When bedtime comes and you need so desperately to lie down and get some slumber, but your muscles ache and feel cramped, what can you do? Not everyone has a masseuse at the ready as they are climbing into bed, but with just a bit of practice, you can take matters into your own hands. Quite literally. We call it self-massage!
Before we start however, lets go through why regular self-massage, like 1-2 twice a week, can be the best thing that you haven’t yet made into a habit.
The Many Benefits of Self-Massage
There are many benefits to massaging your own body. First and foremost, all massages have an inherent gentle, loving quality to it, and this is why I suspect that both animals and humans alike enjoy receiving massages. It is a sign of love expressed in physical contact and movements. When you do self-massage, whether you know it or not, you respect yourself and show gratitude towards being alive in a vibrant body. If thats not a great reason to start doing self-massage, I don’t know what is. With that said here is the full list of benefits associated with practicing self-massage:
- Self-massage helps you become more intimate with your own body, that is you come to know your physical self better
- It makes you more balanced, physically and mentally by inducing deep relaxation
- It keeps you youthful by slowing down ageing, promoting soft skin and preventing injuries
- Self massage improves circulation of the blood flow in the body and thus overall wellbeing
- Self-massage stimulates organ functions so that everything in the body works better
- It can be a good way to organically detox the body
- It improves sleep habits, patterns and hygien
Having gone through the upsides of self-massage, here are three actual self-massaging techniques you can do before bed that will help induce quality sleep!
1. Head & Neck Massage Technique
The first thing to do once you are on your bed, but before lying down, is to place either hand on the back of your neck and gently pull forward. Rotate your head gently from side to side and in a circular fashion. Keep the pressure on your neck muscles as you do this so that you feel some stretching as you move your head back and forth. Draw your fingers slowly and firmly down from the base of your skull, across your neck, and over your shoulders. Repeat several times and feel the tension begin to ease.
Next, spread your fingertips on either side of your head and firmly rotate them in a circular fashion on either side of your skull. Gently push on your temples, go around your ears, and then grasp each ear and rub down the length of it. As you massage over your scalp, press your fingernails gently toward the roots of your hair. Your scalp should begin to feel tingly. Move to your eye sockets and gently press your fingernails across the length of your eyebrows, then massage around each eye in a slow, smooth motion.
2. Arms & Hands Massage Technique
Start at the wrist, use the opposing hand to grasp and pull down the arm towards your elbow. Use this motion several times at various angles and then repeat on the other arm.
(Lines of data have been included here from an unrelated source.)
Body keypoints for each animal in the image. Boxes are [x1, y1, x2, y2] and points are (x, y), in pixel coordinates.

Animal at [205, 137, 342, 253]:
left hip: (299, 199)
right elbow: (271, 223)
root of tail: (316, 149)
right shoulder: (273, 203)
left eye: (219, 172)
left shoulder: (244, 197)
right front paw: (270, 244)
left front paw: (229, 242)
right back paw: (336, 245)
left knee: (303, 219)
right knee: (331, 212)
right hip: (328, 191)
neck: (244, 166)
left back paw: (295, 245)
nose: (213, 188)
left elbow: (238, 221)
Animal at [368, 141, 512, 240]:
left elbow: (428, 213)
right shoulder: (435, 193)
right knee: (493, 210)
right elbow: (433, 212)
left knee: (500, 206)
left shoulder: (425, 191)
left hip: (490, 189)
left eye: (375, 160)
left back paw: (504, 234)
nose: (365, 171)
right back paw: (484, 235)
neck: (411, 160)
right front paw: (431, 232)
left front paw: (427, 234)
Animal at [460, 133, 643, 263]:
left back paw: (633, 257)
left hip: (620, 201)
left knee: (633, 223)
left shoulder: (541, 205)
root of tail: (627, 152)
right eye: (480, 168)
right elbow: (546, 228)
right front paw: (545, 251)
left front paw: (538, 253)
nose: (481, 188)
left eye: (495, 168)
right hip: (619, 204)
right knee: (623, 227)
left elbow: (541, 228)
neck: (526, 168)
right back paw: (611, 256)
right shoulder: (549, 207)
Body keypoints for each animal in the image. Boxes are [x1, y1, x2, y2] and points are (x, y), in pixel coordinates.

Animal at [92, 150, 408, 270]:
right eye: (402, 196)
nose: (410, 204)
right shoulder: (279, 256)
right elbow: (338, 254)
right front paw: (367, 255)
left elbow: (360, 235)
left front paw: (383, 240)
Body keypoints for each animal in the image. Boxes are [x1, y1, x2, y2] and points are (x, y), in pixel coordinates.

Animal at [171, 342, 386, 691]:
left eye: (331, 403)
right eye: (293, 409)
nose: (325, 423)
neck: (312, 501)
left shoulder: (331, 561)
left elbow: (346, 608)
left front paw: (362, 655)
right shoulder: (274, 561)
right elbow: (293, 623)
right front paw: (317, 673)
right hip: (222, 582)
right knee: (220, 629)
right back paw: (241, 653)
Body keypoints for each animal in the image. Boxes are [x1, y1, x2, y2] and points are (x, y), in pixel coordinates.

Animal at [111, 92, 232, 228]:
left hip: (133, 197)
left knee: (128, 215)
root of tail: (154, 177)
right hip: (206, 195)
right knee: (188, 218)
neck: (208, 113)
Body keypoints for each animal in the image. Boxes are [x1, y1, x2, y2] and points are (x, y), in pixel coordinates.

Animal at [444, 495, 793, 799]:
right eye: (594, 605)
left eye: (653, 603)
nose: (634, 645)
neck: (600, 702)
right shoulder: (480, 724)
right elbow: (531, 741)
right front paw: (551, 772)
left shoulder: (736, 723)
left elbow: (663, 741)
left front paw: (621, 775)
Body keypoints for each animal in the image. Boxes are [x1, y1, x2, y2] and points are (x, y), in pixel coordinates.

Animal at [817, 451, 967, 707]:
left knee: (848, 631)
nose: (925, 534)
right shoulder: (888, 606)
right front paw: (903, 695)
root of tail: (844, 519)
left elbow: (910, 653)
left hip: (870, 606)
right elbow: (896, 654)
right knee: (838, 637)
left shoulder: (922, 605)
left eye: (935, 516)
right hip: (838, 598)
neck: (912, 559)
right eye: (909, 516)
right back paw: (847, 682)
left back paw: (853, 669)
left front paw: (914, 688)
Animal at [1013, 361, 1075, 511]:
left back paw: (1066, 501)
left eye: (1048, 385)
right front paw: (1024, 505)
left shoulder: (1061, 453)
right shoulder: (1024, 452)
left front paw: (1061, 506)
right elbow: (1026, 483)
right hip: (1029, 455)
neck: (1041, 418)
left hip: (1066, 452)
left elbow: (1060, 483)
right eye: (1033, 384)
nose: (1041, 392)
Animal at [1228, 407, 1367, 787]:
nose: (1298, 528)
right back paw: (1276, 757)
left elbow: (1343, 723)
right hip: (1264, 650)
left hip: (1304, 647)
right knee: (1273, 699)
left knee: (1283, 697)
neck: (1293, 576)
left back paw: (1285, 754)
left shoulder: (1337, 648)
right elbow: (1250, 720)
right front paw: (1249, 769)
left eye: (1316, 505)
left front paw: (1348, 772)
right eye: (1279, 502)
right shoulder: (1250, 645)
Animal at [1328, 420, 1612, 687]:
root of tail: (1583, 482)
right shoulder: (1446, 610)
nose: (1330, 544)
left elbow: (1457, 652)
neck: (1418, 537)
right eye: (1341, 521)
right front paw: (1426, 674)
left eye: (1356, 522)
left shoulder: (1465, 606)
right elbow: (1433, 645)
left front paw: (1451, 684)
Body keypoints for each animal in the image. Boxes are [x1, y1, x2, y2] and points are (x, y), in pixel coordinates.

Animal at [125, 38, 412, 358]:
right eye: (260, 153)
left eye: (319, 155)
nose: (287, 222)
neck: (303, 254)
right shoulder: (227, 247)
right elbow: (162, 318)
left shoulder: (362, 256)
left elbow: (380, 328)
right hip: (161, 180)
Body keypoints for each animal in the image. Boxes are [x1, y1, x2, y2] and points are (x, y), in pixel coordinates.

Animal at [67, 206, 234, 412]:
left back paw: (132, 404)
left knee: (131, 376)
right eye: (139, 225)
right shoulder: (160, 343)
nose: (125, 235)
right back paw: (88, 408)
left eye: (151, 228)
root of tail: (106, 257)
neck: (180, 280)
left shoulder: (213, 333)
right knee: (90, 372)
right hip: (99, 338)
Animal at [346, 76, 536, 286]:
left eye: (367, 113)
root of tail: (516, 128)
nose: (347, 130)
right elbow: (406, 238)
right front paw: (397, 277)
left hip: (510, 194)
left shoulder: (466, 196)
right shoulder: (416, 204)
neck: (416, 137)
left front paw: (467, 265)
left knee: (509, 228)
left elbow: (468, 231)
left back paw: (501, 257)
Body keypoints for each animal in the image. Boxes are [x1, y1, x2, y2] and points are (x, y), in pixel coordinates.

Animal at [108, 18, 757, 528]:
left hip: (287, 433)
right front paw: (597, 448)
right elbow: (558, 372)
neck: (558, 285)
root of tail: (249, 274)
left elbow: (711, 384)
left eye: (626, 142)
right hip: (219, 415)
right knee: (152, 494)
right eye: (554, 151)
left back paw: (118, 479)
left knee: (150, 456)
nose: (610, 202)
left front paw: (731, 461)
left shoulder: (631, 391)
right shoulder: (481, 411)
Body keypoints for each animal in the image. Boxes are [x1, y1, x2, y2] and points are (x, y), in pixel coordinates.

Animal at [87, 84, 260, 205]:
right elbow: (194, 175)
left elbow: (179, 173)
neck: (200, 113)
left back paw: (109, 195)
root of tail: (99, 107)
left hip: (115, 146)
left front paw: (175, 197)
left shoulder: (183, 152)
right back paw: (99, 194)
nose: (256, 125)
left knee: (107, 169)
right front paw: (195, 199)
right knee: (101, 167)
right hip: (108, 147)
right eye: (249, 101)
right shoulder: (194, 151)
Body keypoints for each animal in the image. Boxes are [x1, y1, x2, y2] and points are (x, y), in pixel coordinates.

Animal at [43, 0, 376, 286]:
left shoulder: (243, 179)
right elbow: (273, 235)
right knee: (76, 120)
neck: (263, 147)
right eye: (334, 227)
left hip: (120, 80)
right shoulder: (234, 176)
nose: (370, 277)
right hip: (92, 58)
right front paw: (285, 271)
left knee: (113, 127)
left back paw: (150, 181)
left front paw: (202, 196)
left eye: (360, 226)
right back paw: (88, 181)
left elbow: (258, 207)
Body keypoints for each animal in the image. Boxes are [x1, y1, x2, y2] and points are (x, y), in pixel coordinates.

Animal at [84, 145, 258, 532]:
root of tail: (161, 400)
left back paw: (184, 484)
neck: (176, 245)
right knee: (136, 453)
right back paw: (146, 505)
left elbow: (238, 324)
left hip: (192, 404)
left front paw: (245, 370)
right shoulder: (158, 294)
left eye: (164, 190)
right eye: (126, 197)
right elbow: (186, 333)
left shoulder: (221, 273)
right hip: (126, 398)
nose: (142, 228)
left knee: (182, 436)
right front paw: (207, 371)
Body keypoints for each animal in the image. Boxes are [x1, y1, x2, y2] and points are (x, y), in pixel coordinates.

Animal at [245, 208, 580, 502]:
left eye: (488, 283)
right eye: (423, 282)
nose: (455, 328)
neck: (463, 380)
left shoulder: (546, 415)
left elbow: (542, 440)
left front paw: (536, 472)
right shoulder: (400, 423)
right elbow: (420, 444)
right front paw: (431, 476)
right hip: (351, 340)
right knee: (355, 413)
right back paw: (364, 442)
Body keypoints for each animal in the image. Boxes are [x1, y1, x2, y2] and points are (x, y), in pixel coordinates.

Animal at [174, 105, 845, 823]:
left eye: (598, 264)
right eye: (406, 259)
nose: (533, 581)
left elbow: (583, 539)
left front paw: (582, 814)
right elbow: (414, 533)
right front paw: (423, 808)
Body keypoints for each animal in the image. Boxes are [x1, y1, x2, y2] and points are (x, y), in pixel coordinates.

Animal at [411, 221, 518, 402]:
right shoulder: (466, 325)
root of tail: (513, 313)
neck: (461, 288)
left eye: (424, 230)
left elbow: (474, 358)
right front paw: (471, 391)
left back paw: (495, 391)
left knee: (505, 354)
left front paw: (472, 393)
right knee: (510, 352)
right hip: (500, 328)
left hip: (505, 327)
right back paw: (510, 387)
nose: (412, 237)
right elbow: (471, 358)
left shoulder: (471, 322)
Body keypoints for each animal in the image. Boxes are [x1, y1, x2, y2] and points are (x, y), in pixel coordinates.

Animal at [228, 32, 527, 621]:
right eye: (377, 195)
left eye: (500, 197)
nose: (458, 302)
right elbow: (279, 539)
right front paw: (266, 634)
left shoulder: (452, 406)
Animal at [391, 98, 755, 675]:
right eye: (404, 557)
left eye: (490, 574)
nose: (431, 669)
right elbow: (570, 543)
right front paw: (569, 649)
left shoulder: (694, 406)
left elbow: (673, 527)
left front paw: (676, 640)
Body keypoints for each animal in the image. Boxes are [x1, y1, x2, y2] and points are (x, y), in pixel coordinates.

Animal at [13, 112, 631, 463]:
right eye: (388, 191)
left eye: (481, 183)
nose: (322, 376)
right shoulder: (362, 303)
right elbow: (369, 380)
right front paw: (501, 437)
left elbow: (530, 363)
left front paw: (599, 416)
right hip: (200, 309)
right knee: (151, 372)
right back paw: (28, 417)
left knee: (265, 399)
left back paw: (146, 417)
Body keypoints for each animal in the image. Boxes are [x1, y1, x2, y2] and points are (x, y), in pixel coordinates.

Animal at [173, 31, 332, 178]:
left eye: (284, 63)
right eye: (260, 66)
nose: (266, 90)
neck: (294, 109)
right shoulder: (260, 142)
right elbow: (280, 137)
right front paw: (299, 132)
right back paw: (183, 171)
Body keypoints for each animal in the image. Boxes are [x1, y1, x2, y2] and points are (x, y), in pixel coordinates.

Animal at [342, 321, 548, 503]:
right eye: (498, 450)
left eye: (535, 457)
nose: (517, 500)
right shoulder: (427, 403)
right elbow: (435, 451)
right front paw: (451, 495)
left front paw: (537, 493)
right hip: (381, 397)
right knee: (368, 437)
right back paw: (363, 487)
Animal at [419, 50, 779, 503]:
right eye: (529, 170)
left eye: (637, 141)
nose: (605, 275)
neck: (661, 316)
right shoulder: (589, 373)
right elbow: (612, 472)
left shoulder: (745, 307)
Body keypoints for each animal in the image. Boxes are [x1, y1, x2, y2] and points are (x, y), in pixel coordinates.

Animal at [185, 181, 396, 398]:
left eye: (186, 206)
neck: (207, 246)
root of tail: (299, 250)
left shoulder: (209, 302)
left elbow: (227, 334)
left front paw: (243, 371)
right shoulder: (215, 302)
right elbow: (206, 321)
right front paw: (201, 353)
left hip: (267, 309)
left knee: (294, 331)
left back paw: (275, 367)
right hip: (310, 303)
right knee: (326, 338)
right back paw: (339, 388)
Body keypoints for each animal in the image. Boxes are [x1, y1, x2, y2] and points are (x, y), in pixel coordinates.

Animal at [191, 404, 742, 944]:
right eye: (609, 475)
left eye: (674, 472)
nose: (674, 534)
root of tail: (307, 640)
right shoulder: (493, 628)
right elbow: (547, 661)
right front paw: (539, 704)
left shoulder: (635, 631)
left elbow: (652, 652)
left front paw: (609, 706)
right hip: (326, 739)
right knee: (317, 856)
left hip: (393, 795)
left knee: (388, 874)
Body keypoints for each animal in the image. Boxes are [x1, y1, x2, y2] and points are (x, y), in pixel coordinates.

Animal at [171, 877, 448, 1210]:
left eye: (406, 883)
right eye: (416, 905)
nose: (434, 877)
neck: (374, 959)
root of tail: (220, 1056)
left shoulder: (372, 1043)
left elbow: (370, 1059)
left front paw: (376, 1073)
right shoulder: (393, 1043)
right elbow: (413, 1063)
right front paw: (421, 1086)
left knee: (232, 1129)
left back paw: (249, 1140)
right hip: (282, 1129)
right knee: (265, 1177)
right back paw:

Next grasp your wrist and rub gently back and forth several times until your skin tingles a bit. Repeat on the other wrist. Then gently shake your arms and hands to help them feel loose and relaxed.
Next put your hands together in a grasp with interlocking fingers and push backward while pulling your hands against your chest. This movement gives your finger joints a nice stretch. Hold for a few seconds, release, and then repeat twice more. Next, place your thumb in the palm of the opposing hand and gently rub in circles. Repeat on the opposite hand. Finally, grab each thumb and finger in succession and massage them each individually, while gently pulling them to release the tension in the joints.
3. Legs and Feet Massage Technique
Extend your legs in front of you while sitting up in your bed. Place both hands around your leg near your ankle. Gently pull upward, pressing your fingers along the backside of your calf until you reach your knee. Do this several times to draw the blood upward and allow your muscles to relax. Repeat on the opposite leg. Now with legs still extended, point your toes forward and feel the stretch across the top of your foot, then point each foot toward your body, grab your toes if you can, and gently pull to give your calf muscles a long, gentle stretch.
Next, bring your feet as close to you as possible, place both thumbs on the sole of one foot. Starting in the center push gently in an outward motion, working your way down the length of your foot. You will probably want to repeat this multiple times, as this type of massage is exceedingly relaxing and your body will have begun to release endorphins throughout your body. As you move across your foot, you may find it beneficial to use your fingertips to gently press into your heel, as well as at the base of your toes. Both of these portions of your feet tend to respond nicely to this extra stimulation. Repeat with the other foot.
Conclusion
Now that you have worked through these self-massaging techniques that will help induce quality sleep, lean back onto your pillows and take several deep breaths. Consciously envision each of your muscles being totally relaxed. If you find that you are still holding tension in any part of your body, focus on that area and reach out to tap any tight muscles. By doing this, you are encouraging those muscles to finish loosening up.
As you become more comfortable with this routine, you will find what movements work best for your body and how deep to massage to get the results you are looking for. It may take several practice tries to feel like you are giving enough counter pressure, but soon you will find that a self-massage is the perfect end to long day and will help you get a good night’s sleep.